Химич старается не глядеть в глаза Гамалию. Есаул молчит и не пытается расспрашивать меня о деталях происшествия, но я, хорошо знающий его, чувствую, что он глубоко негодует на нас.
— А вот и украденные у меня семьсот рублей, — говорю я, — придвигая к себе небольшую пачку денег. На столе остается еще довольно значительная сумма.
— А что вы намерены делать вот с этими деньгами, украденными моими славными офицерами! — улыбаясь, говорит Гамалий, но глаза его вовсе не смеются, в них я читаю холодный гнев.
— Да думаю передать в Красный Крест, — говорю я также спокойно, хотя меня охватывает смущение.
— Вот именно, самое подходящее для них место. Отнять у вора, у шулера и передать в Красный Крест…
— А куда же? — растерянно спрашиваю я.
— Вот куда! — сухо отрезает есаул.
Его рука сгребает ассигнации и одним судорожным движением кидает их в огонь, который теплится в мангале[12], тут же, у наших ног. Бумажки трещат, свертываются, по ним пробегают огненные язычки, и они слабо, как бы неохотно вспыхивают неровным синеватым огнем.
Химич, выпучив глаза, не сводит взора с пылающих бумажек. Зуев рад. Его глаза горят ярче, чем эти деньги.
— А теперь, господа, я просил бы вас оставить меня наедине с сотником, — продолжает Гамалий.
Зуев и Химич исчезают. Мангал догорает, и деньги, превращенные в пепел, черной кучкой виднеются на золотых раскаленных углях.
Минута проходит в молчании. Затем есаул говорит:
— Сегодня нас приглашают на обед к командиру корпуса. Обед званый. На нем будет вся штабная знать, английские представители, дамы — словом, весь «двор», окружающий генерала Баратова.
Я теряюсь: никак не мог предположить этого разговора.
Гамалий продолжает:
— К вечеру получим инструкции, а завтра с рассветом в путь.
— Завтра в путь? — с удивлением восклицаю я.
— Ну да. Разве я не говорил вам? Обещанные вчера три дня уже сократились. Получены новые сведения: турки развивают свой успех на месопотамском фронте, и английское командование настойчиво торопит нас. Господа союзники, по-видимому, в расстройстве и рассчитывают на наш рейд как на своеобразный допинг, который должен подбодрить английские войска. — Есаул криво усмехается, покусывая губу.
— Ну что же, Иван Андреевич, и то хорошо. Сегодня — во дворец, а завтра — в дорогу.
Гамалий добродушно смеется:
— Именно, из дворца прямо в поход.
Удивительное влияние имеет на нас всех этот человек. Моя злость растаяла как дым. Он встает и, потягиваясь, говорит:
— Ну, треба пойтить побачить коней. — И, приятельски похлопывая меня по плечу, продолжает: — А на меня не сердитесь, гадкий случай… мерзкий. Уверен, что вы сами, вспоминая о нем, краснеете. Пусть лучше Химич проиграл бы все казенные деньги, мы бы сложились, заняли и покрыли этот проигрыш, было бы лучше и для вас, и для него. А теперь черт знает что… Гадость…
Он брезгливо морщится и идет к выходу. У дверей оборачивается и говорит:
— Ну больше, друже, ни слова, хай ему бис. Ничего не было.
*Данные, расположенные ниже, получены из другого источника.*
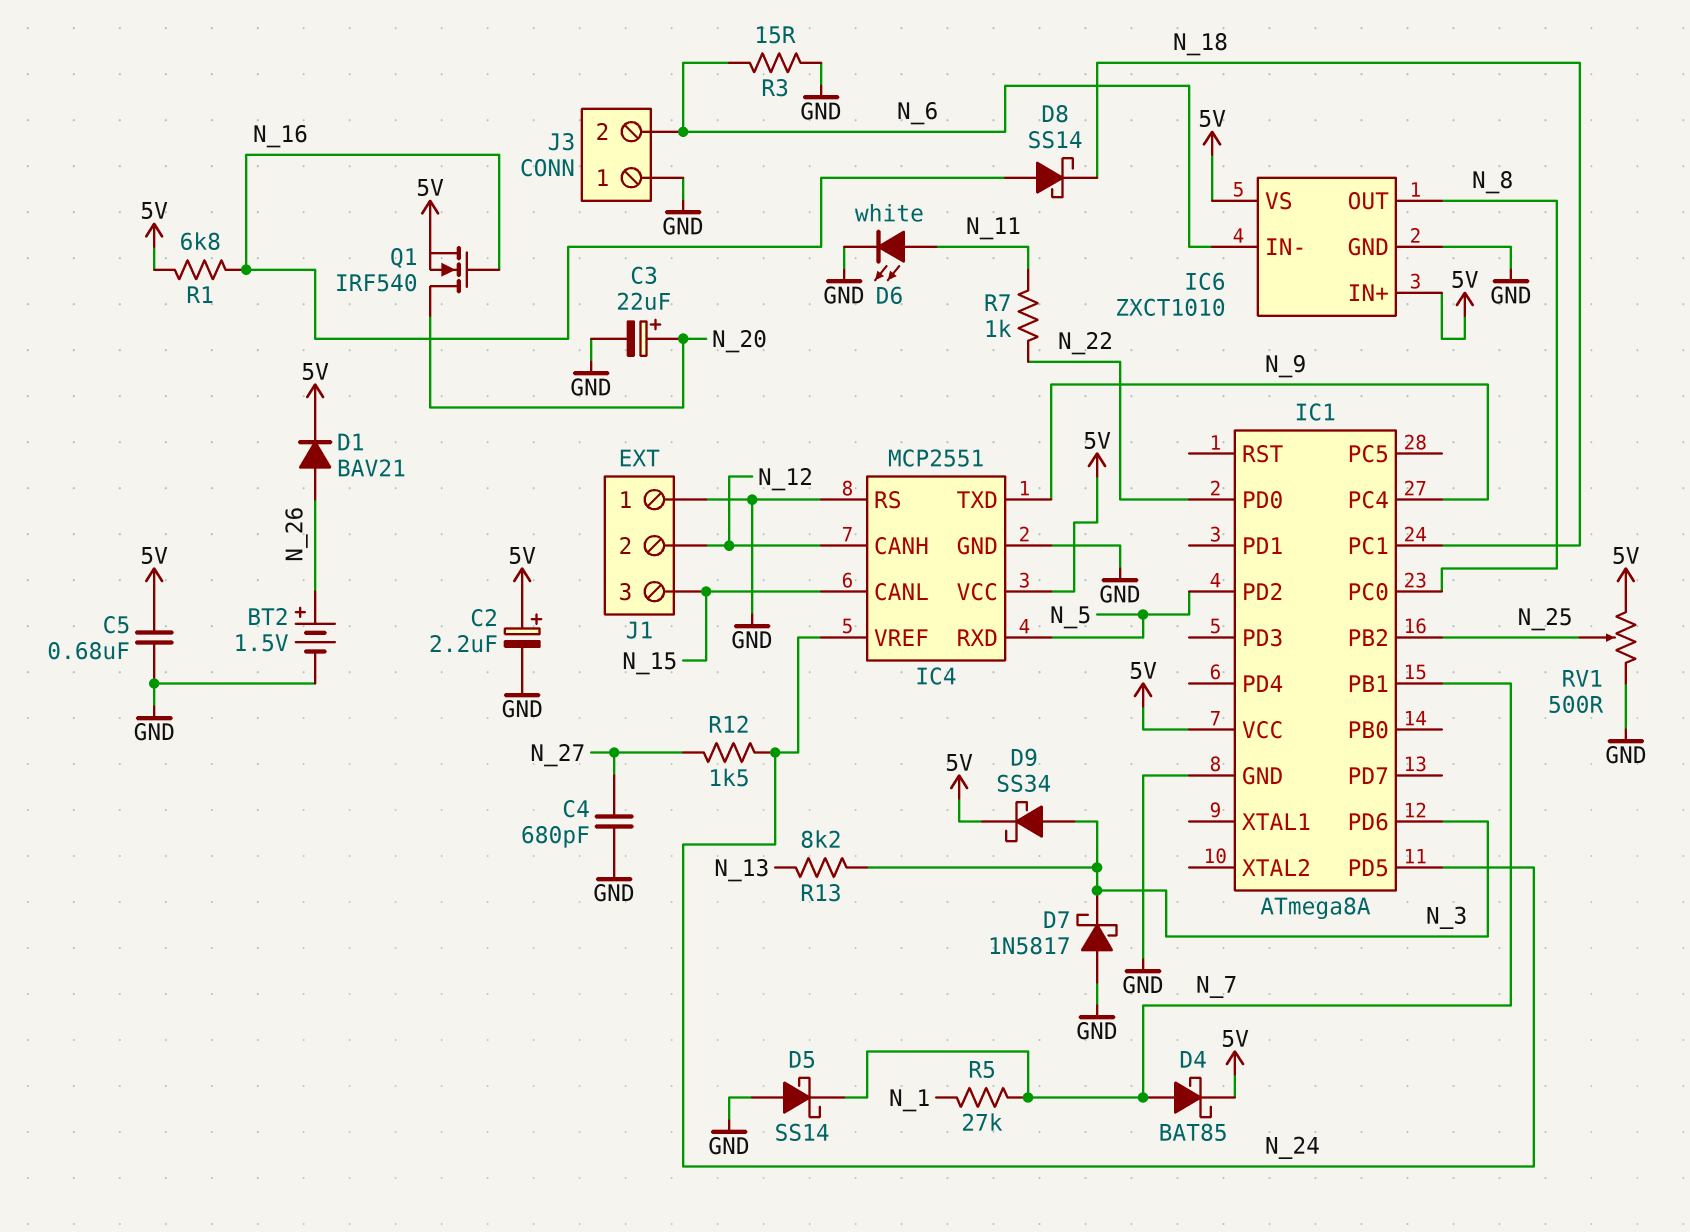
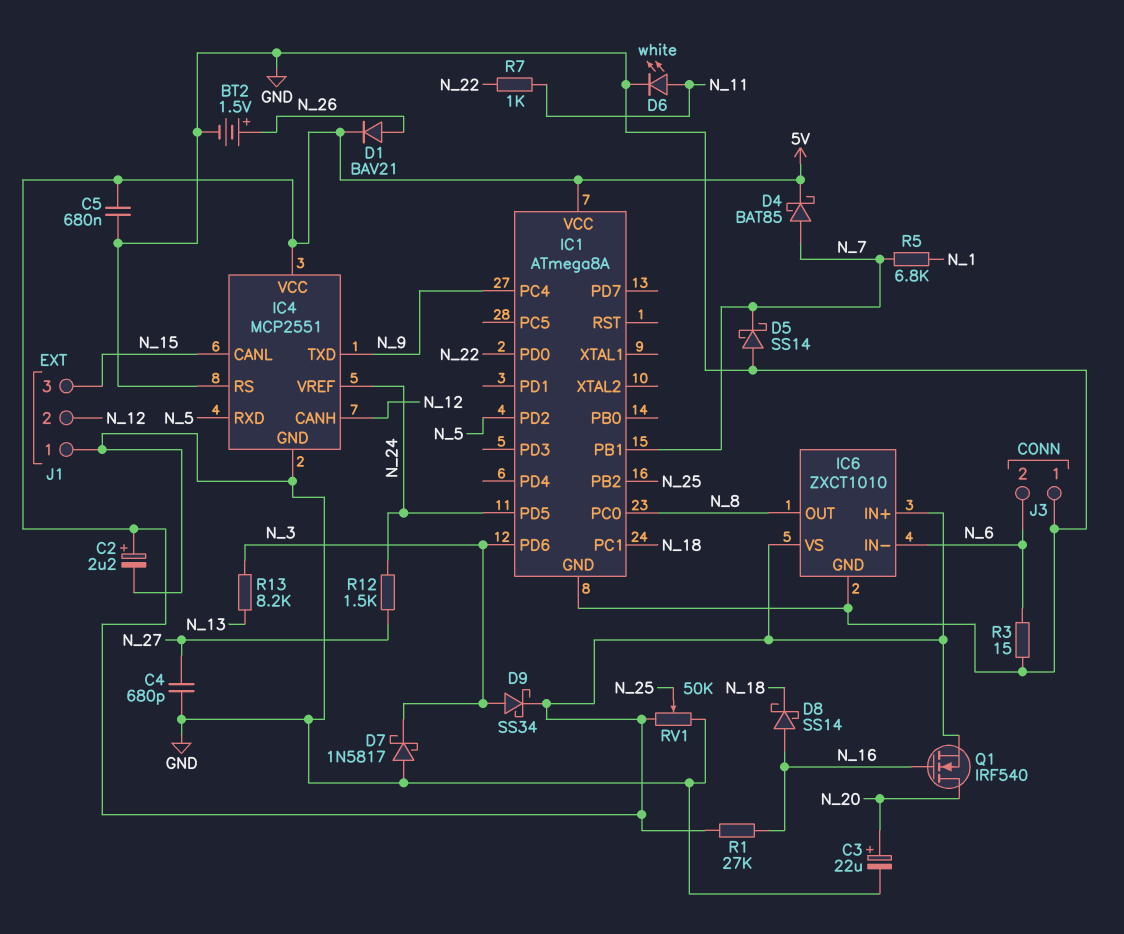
R1: 6.8k (5V, N_16) -> 27k (5V, N_16)
R5: 27k (N_1, N_7) -> 6.8k (N_1, N_7)
RV1: 500 (5V, GND, wiper N_25) -> 50k (5V, GND, wiper N_25)

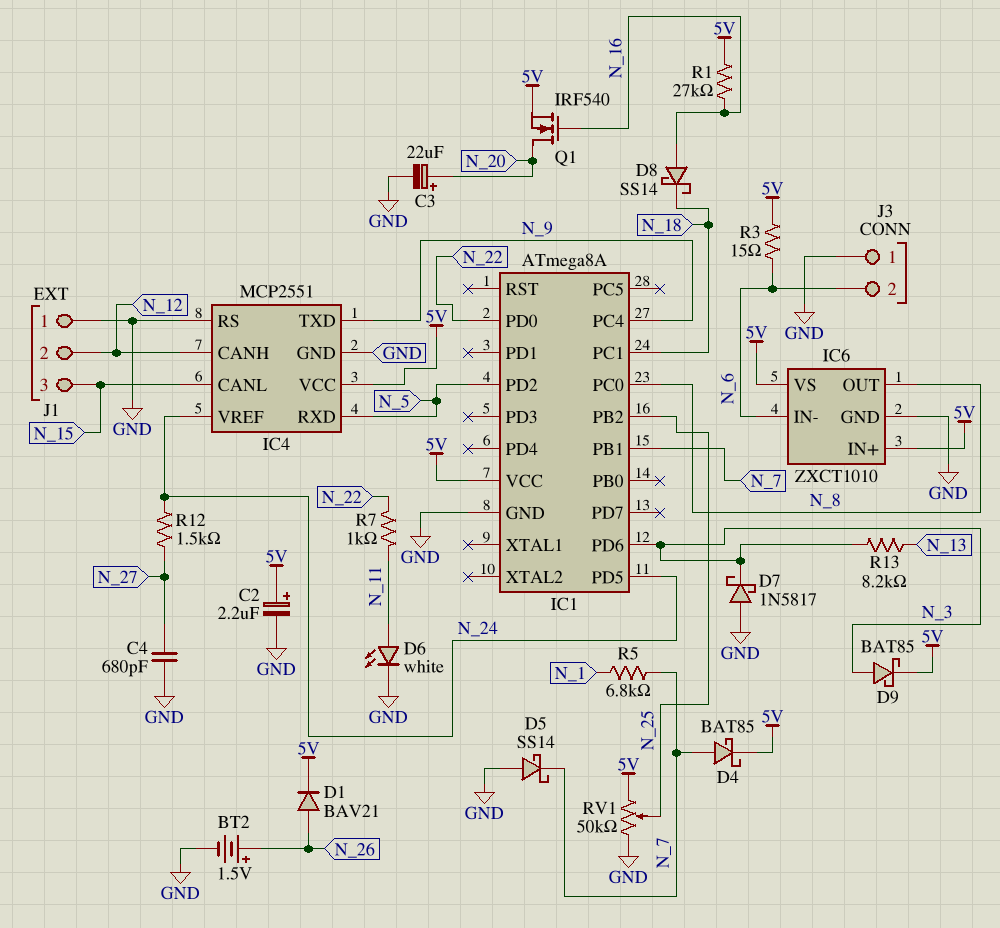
C5: 680nF (5V, GND) -> none
D9: schottky SS34 (A N_3, K 5V) -> schottky BAT85 (A N_3, K 5V)
R3: 15 (GND, N_6) -> 15 (5V, N_6)

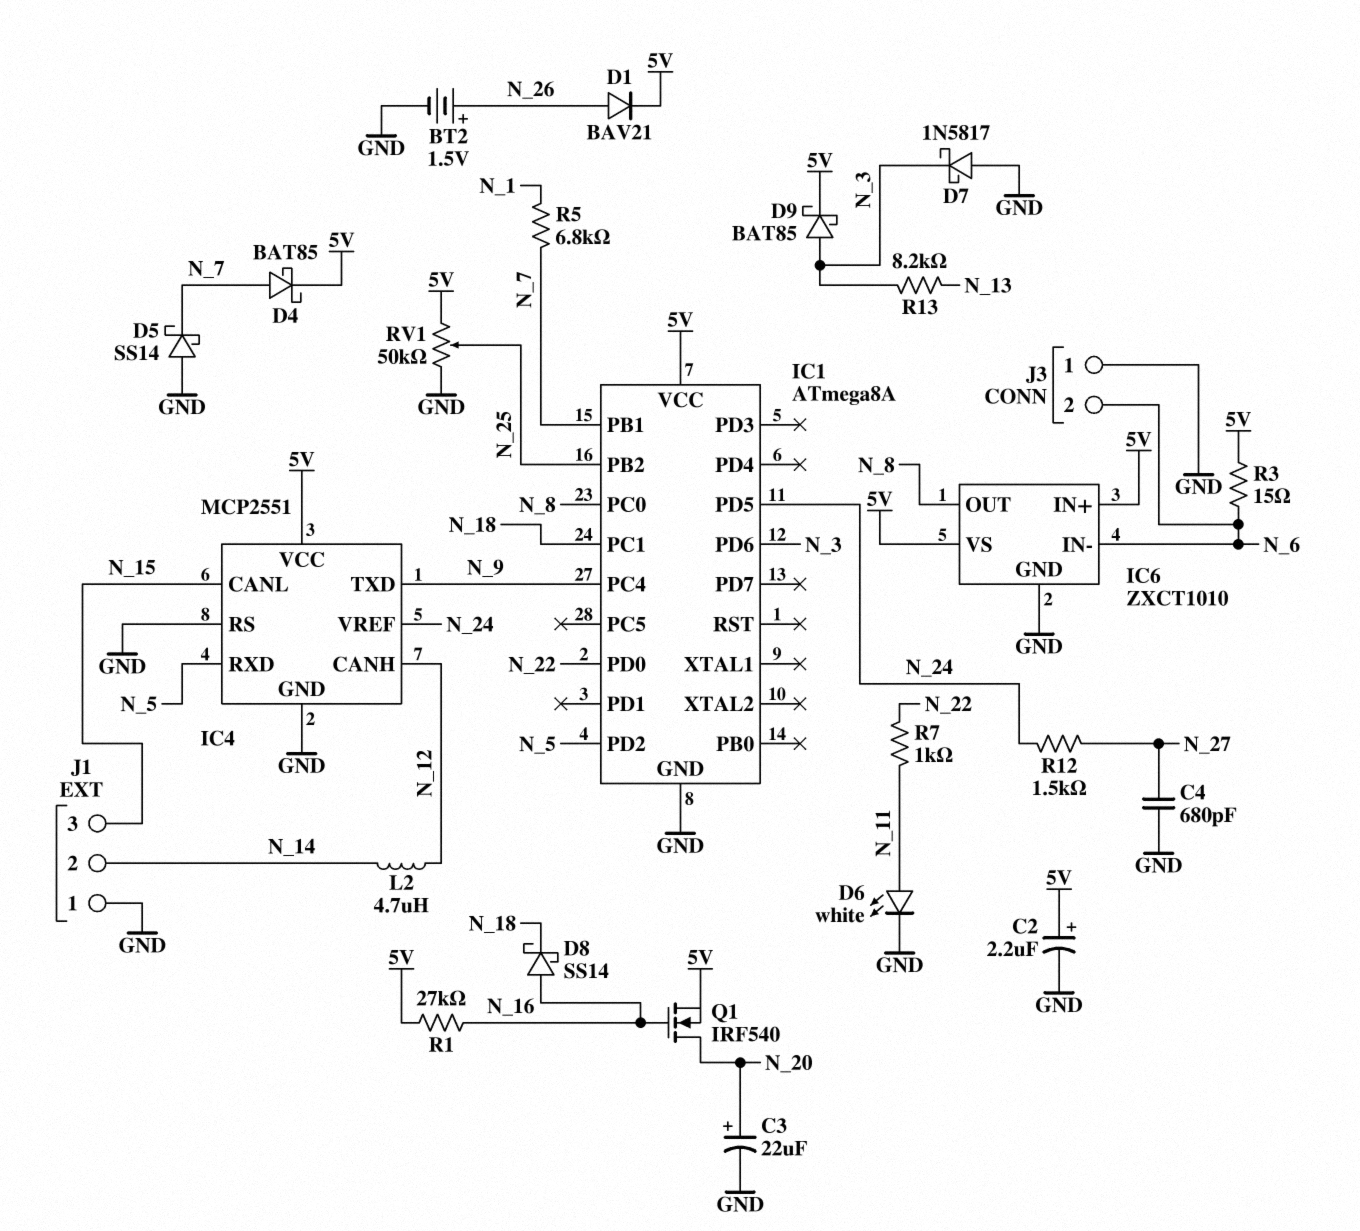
J1 pin 2: N_12 -> N_14
L2: none -> 4.7uH (N_12, N_14)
Через несколько минут в палатку осторожно просовывается голова Химича:
— Борис Петрович, а Борис Петрович!
Я гляжу на него.
— Ругал? — делая испуганно-глупые глаза, любопытствует прапорщик.
— Нет. Говорил о поездке.
— Ну-у, — недоверчиво тянет он. — А я думал, что он проглотит вас.
— А ну вас к черту! — внезапно раздражаюсь я.
Бедный Химич глупеет окончательно и моментально втягивает обратно голову. Я сижу мрачный, не отрываю глаз от потухших и покрывшихся золою углей. Черные катышки денег лукаво смотрят на меня и неслышно шепчут: «Поделом… поделом…»
Алаверды, господь с тобою,—
Вот слова смысл, и с ним не раз
Готовился отважно к бою
Войной взволнованный Кавказ…—
сладко заливается тенор солиста-казака, и мягко, в тон ему, гудят басы, рокочут баритоны. Дирижирует высокий полный подхорунжий. В его руке дрожит камертон. Это регент конвойского хора, составленного из наиболее голосистых казаков дивизии. На груди у большинства из них белеют серебряные Георгиевские крестики.
— За аллилую получили, — острят над ними казаки.
Певцы выряжены в синие черкески из прекрасного сукна и белоснежные барашковые папахи. Люди подобраны под один рост. Эта «придворная капелла», как ее здесь называют в шутку, кочует вместе с генералом, следуя за ним даже на позиции. Помимо певцов тут есть и танцоры — исполнители лезгинки и гопака. Вся эта челядь служит исключительно для услаждения высшего начальства. При «дворе» Баратова имеется решительно все: и своя свита, и стая угодливо улыбающихся, расторопных пажей-адъютантов, и «прекрасные дамы», которых вербуют тут же, в тыловых госпиталях, и свои бесплатные певцы, и балет. Любят здесь помпу, что и говорить! И никто не задумывается даже над тем, что эта веселая, сытая и беспечная жизнь сотни-другой трутней вызывает недовольство и возмущение фронтовиков, кормящих собою окопных вшей. И казаки, и строевые офицеры недружелюбно косятся на этих «счастливчиков», устроивших из войны веселый, непрерывный пикник.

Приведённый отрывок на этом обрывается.